▶ To-do item:
Gather every line of the data below that contains the string "range", matching case exactly.

▶ The input:
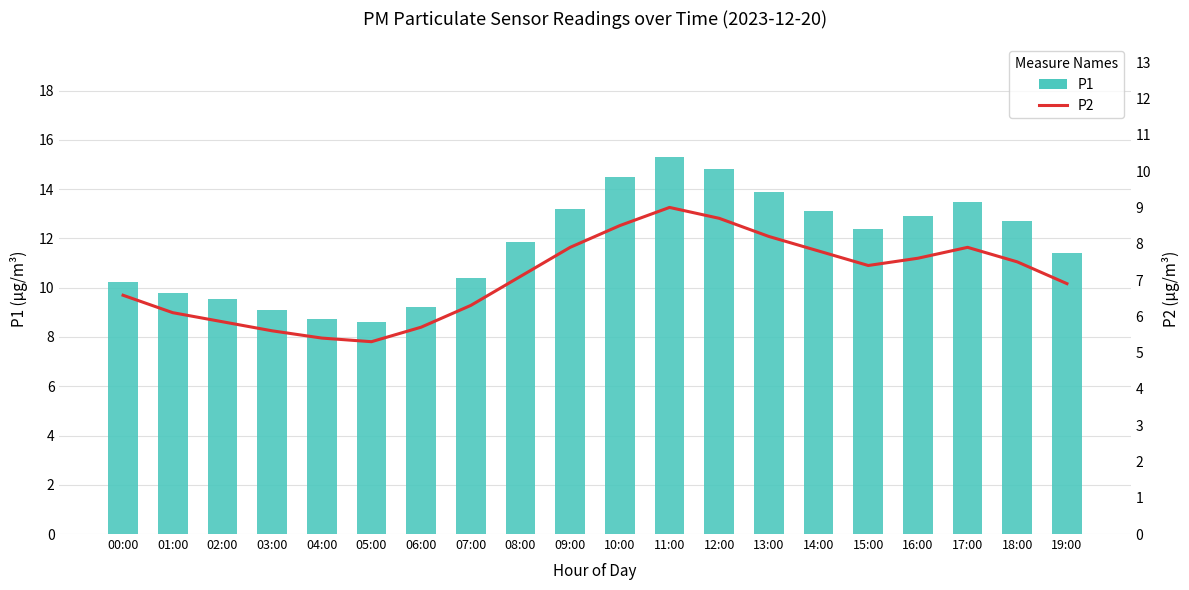

Which series has the largest range (max minus min)?

P1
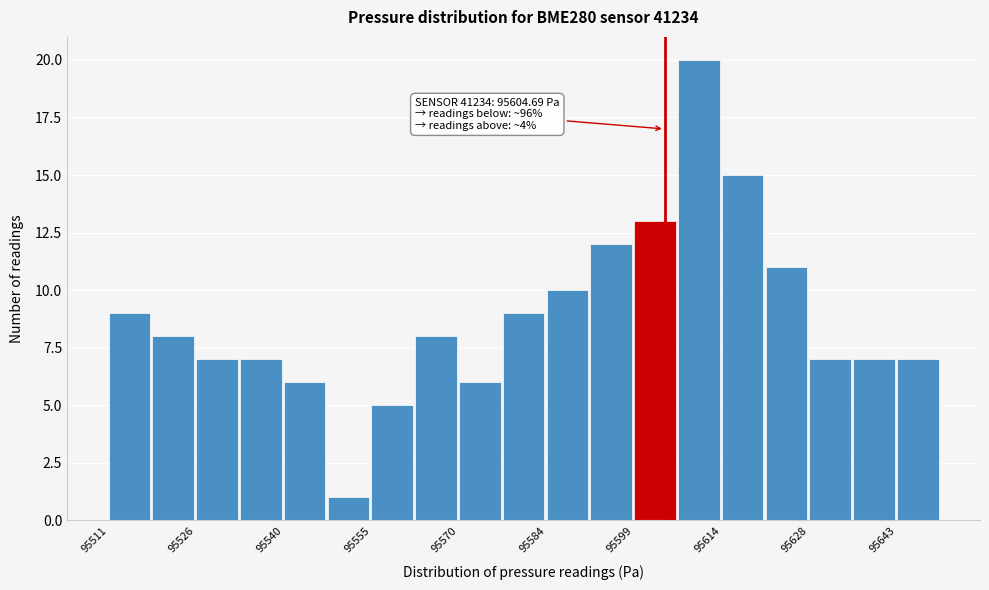

Around what value on the x-axis is the tallest bar? Give the approximate position of its centre, as read against the axis.

95610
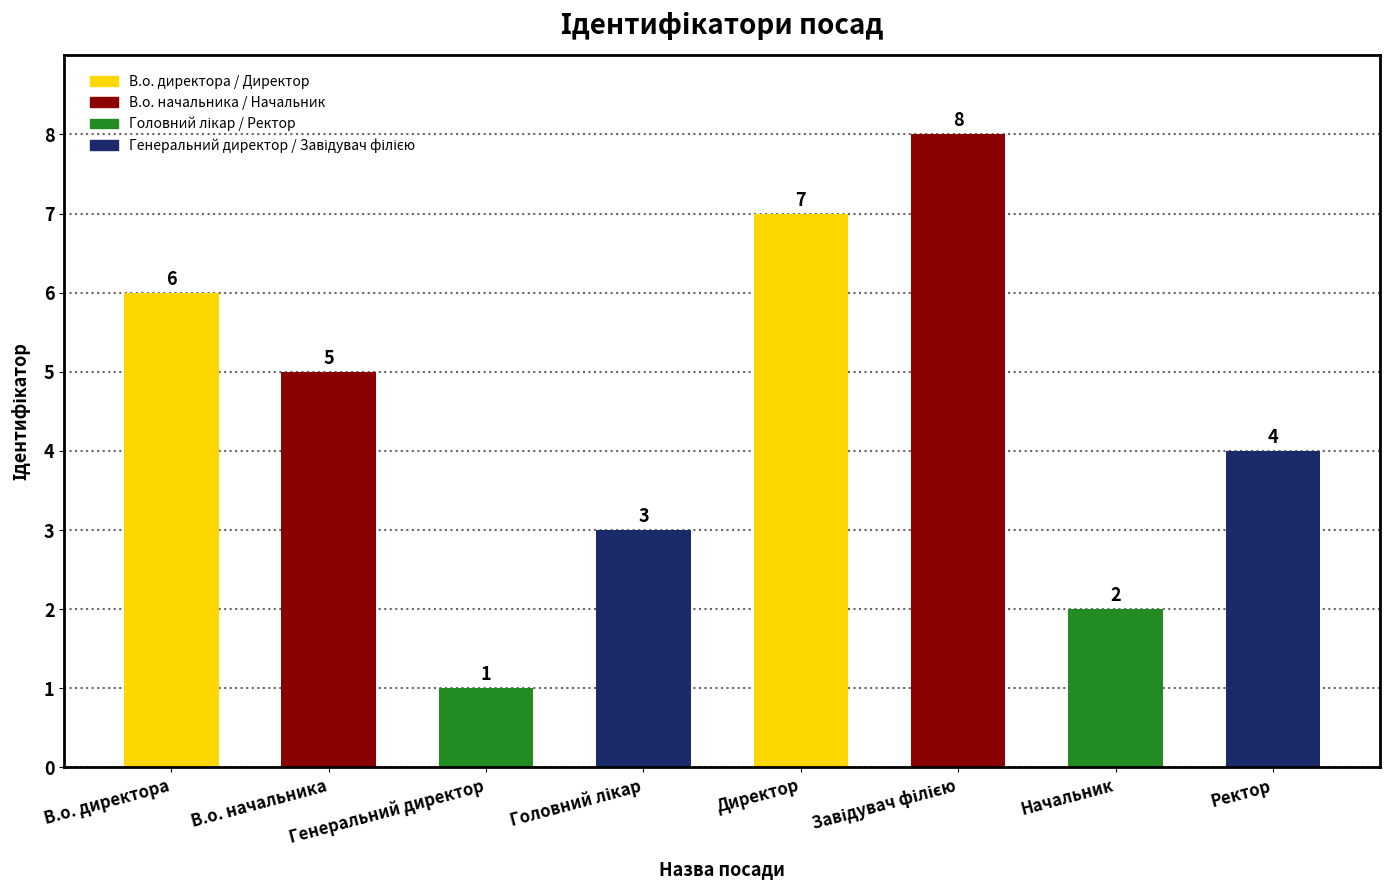

Count the values in the range 3 to 7.

5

▶ Answer:
Which series has the largest range (max minus min)?
Count the values in the range 3 to 7.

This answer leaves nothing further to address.